Made in Britain

Made in Britain de David Leland met en scène un skinhead radical. Ce personnage d’enragé (réfractaire et antisocial) s’oppose systématiquement, violemment, viscéralement à l’ordre, aux valeurs, à la moralité. Rien de ce que la société produit n’a de prise sur lui.

Quelles sont ses caractéristiques ?

D’abord, évidemment, c’est un skin : croix gammée tatouée sur le front, cheveux rasés, tenue militaire. Rien de très liant, rien qui invite au contact.
Son regard droit balaie les choses et les gens.
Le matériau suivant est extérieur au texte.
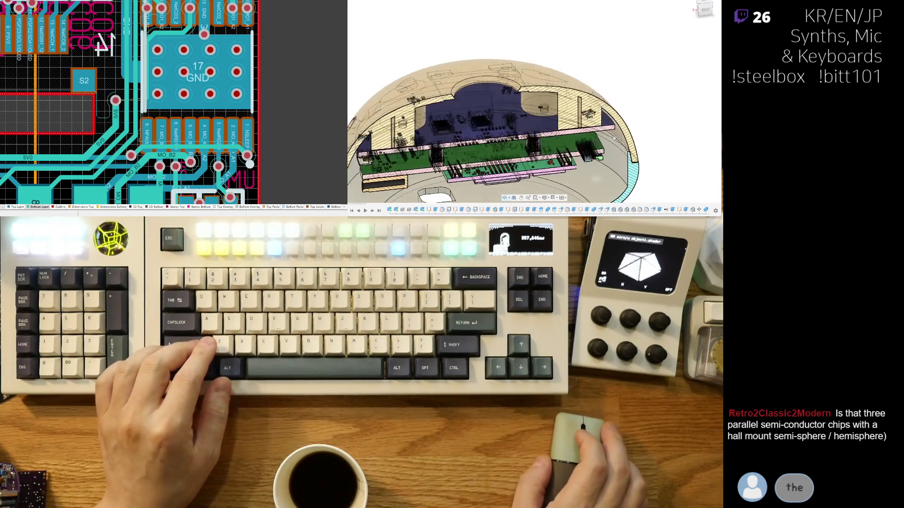
pyautogui.scroll(3, 614, 138)
pyautogui.scroll(3, 616, 120)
Rien ne le fait baisser les yeux, mais il n’ignore pas ce qui l’entoure.
Son impassibilité témoigne de sa totale indifférence à son sort et à celui du monde merdique dans lequel il évolue.
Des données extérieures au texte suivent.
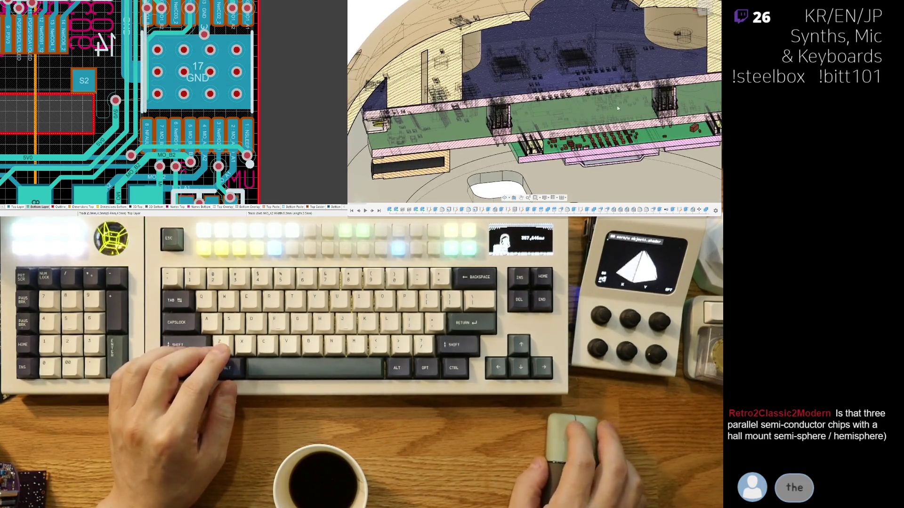
pyautogui.keyDown('shift'); pyautogui.moveTo(619, 108); pyautogui.dragTo(585, 90, button='middle'); pyautogui.keyUp('shift')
Affalé sur le banc des accusés, il est indifférent aux accusations qui sont portées contre lui.
Le court silence qui précède ses réponses lapidaires témoigne de son mépris pour l’autorité qui pourtant s’occupe, en ce moment-même, de tenter de le mettre au pas.



Ses réponses monosyllabiques rejettent toute mauvaise conscience, toute tentative de justification, toute volonté de minimiser ou de faire amende honorable.

Emmené en maison de redressement, il devance les flics chargés de l’escorter.


Lorsque, dans la voiture, le responsable de la maison de redressement lui apprend que les 6 semaines prévues pour son "observation" vont devenir 6 mois puis être suivis d’une mise en prison inévitable, son irritation ...


... se transforme immédiatement en ironie grotesque.

Un tel personnage, bien que simple et unidimensionnel, cohérent, imperturbablement homogène n’en a pas moins un incroyable relief dramatique. Fouteur de merde super résistant, il va déstabiliser tout le petit monde bien réglé qui tente de lui mettre le grappin dessus.